Despite the ban and all other threats, pro-democracy activists continue to mobilize for the rally, while CHRF has filed an appeal against the ban.

On June 29, a day before the national security law was passed, Raphael Wong, chairman of the League of Social Democrats urged Hongkongers to overcome their fear and carry on protesting on July 1.

Wong said that Chinese authorities “want the activists to go exile, so that they lose their moral authority and political impact.”


So just leave the fear aside and do what's need to be done: protest, vote. See which side has more support. They said they have 2.93 million people supporting them, we will show that we have 3.92 million people say no to the law. Whether we manage to get more than or less than 35 seats in the upcoming Legislative Council election, we will get more votes.

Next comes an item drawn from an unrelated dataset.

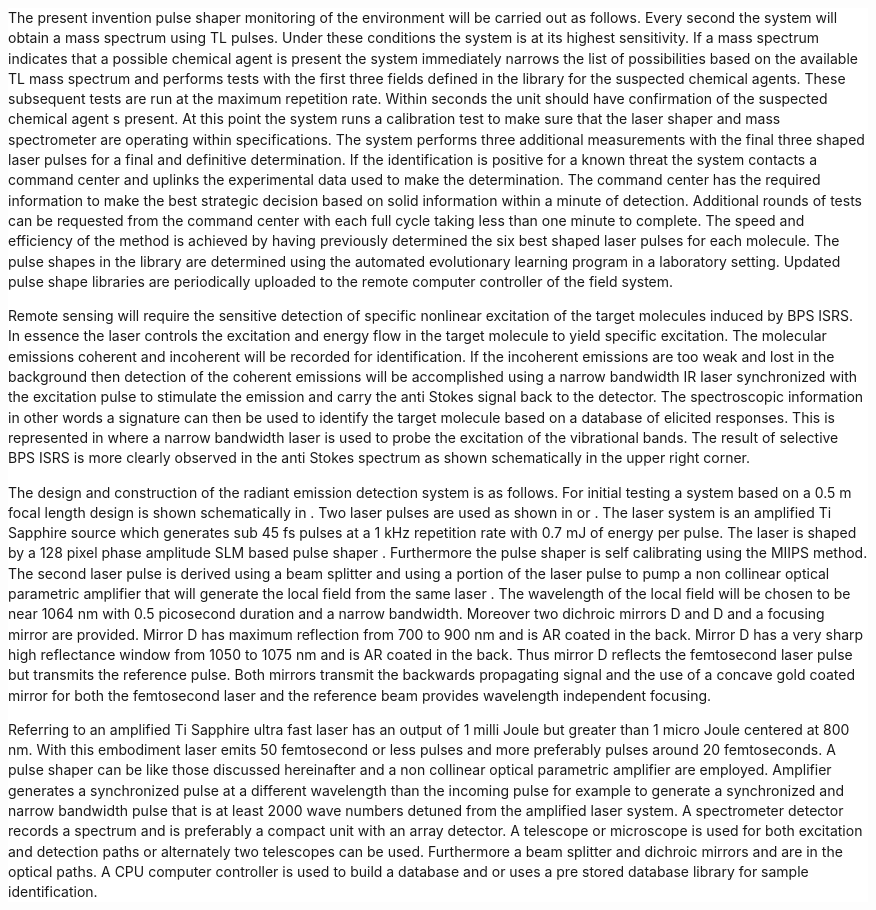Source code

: The present invention pulse shaper monitoring of the environment will be carried out as follows. Every second the system will obtain a mass spectrum using TL pulses. Under these conditions the system is at its highest sensitivity. If a mass spectrum indicates that a possible chemical agent is present the system immediately narrows the list of possibilities based on the available TL mass spectrum and performs tests with the first three fields defined in the library for the suspected chemical agents. These subsequent tests are run at the maximum repetition rate. Within seconds the unit should have confirmation of the suspected chemical agent s present. At this point the system runs a calibration test to make sure that the laser shaper and mass spectrometer are operating within specifications. The system performs three additional measurements with the final three shaped laser pulses for a final and definitive determination. If the identification is positive for a known threat the system contacts a command center and uplinks the experimental data used to make the determination. The command center has the required information to make the best strategic decision based on solid information within a minute of detection. Additional rounds of tests can be requested from the command center with each full cycle taking less than one minute to complete. The speed and efficiency of the method is achieved by having previously determined the six best shaped laser pulses for each molecule. The pulse shapes in the library are determined using the automated evolutionary learning program in a laboratory setting. Updated pulse shape libraries are periodically uploaded to the remote computer controller of the field system.

Remote sensing will require the sensitive detection of specific nonlinear excitation of the target molecules induced by BPS ISRS. In essence the laser controls the excitation and energy flow in the target molecule to yield specific excitation. The molecular emissions coherent and incoherent will be recorded for identification. If the incoherent emissions are too weak and lost in the background then detection of the coherent emissions will be accomplished using a narrow bandwidth IR laser synchronized with the excitation pulse to stimulate the emission and carry the anti Stokes signal back to the detector. The spectroscopic information in other words a signature can then be used to identify the target molecule based on a database of elicited responses. This is represented in where a narrow bandwidth laser is used to probe the excitation of the vibrational bands. The result of selective BPS ISRS is more clearly observed in the anti Stokes spectrum as shown schematically in the upper right corner.

The design and construction of the radiant emission detection system is as follows. For initial testing a system based on a 0.5 m focal length design is shown schematically in . Two laser pulses are used as shown in or . The laser system is an amplified Ti Sapphire source which generates sub 45 fs pulses at a 1 kHz repetition rate with 0.7 mJ of energy per pulse. The laser is shaped by a 128 pixel phase amplitude SLM based pulse shaper . Furthermore the pulse shaper is self calibrating using the MIIPS method. The second laser pulse is derived using a beam splitter and using a portion of the laser pulse to pump a non collinear optical parametric amplifier that will generate the local field from the same laser . The wavelength of the local field will be chosen to be near 1064 nm with 0.5 picosecond duration and a narrow bandwidth. Moreover two dichroic mirrors D and D and a focusing mirror are provided. Mirror D has maximum reflection from 700 to 900 nm and is AR coated in the back. Mirror D has a very sharp high reflectance window from 1050 to 1075 nm and is AR coated in the back. Thus mirror D reflects the femtosecond laser pulse but transmits the reference pulse. Both mirrors transmit the backwards propagating signal and the use of a concave gold coated mirror for both the femtosecond laser and the reference beam provides wavelength independent focusing.

Referring to an amplified Ti Sapphire ultra fast laser has an output of 1 milli Joule but greater than 1 micro Joule centered at 800 nm. With this embodiment laser emits 50 femtosecond or less pulses and more preferably pulses around 20 femtoseconds. A pulse shaper can be like those discussed hereinafter and a non collinear optical parametric amplifier are employed. Amplifier generates a synchronized pulse at a different wavelength than the incoming pulse for example to generate a synchronized and narrow bandwidth pulse that is at least 2000 wave numbers detuned from the amplified laser system. A spectrometer detector records a spectrum and is preferably a compact unit with an array detector. A telescope or microscope is used for both excitation and detection paths or alternately two telescopes can be used. Furthermore a beam splitter and dichroic mirrors and are in the optical paths. A CPU computer controller is used to build a database and or uses a pre stored database library for sample identification.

If we have more people in the street, their threats would become a joke. Hongkongers, carry on!

The details of the July 1 rally are as follows:


Date|1st July 2020, Wednesday
Starting Point|Victoria Park
End Point|Tim Mei Avenue, Admiralty
*Letter of No Objection Pending

— Civil Human Rights Front 民間人權陣線 (@chrf_hk) June 25, 2020

CHRF has hosted the July 1 rally since 2003 and this is the first time the police has banned the event. On June 4, thousands of Hongkongers defied a police ban and spontaneously gathered at Victory Park for the candlelight vigil to remember the Tiananmen crackdown.

The July 1 rally, when the national security law will go into effect, will be the strongest test yet of Hongkongers’ determination to resist an incoming authoritarian regime.